Como fruto de esta celebración podemos esperar en los Siervos de Jesús y en todos los amigos que participen en ella, una auténtica renovación de la vida cristiana, una profunda conversión, y una restauración de la comunión con Dios y con los hombres. Las gracias de Dios siguen la ley del siempre-más, de la fecundidad de todo lo que se vive en el amor.

Como religiosos tendríamos sobre todo que dar gracias por nuestra vocación y por tantos bienes recibidos con ella: la penitencia por nuestros pecados y la fe en los sacramentos, los consejos evangélicos y el modo de vivirlos en los votos, las misiones que nos ocupan y los fieles que nos son encomendados, los hermanos de comunidad, los amigos y colaboradores seglares, etc.

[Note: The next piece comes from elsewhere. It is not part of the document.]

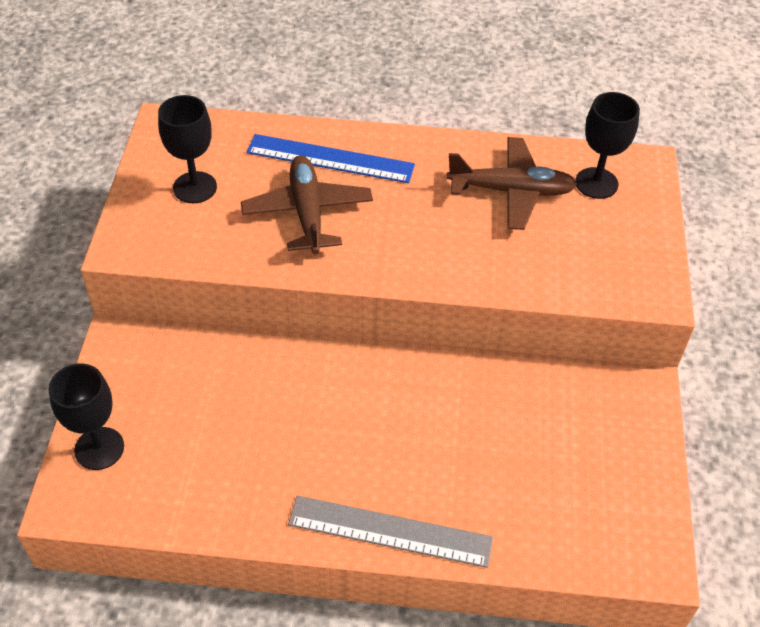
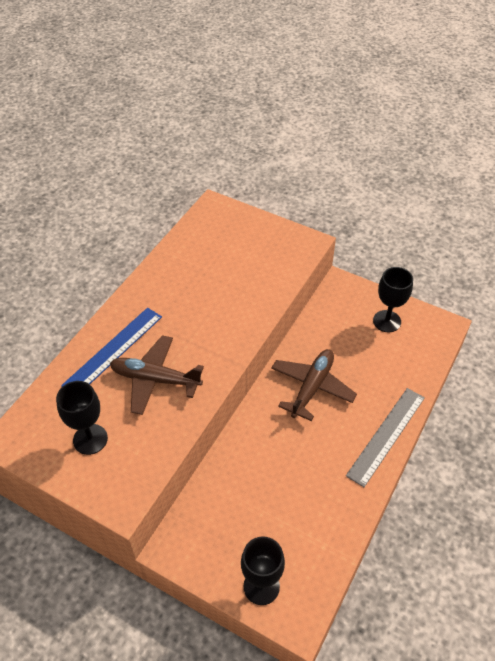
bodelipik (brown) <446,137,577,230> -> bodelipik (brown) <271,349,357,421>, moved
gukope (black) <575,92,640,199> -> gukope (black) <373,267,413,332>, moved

Recordemos que la vida religiosa intenta vivir los consejos evangélicos –que forman parte del tesoro espiritual de todo bautizado– con una especial intensidad: la pobreza, teniendo solo a Cristo por riqueza; la castidad, perteneciendo solo a Dios; la obediencia, entregándole nuestra libertad para realizarla en la suya. En el espíritu de estos consejos se nos da a todos los cristianos la oportunidad de abrirnos al Espíritu Santo que realiza la verdad en el amor.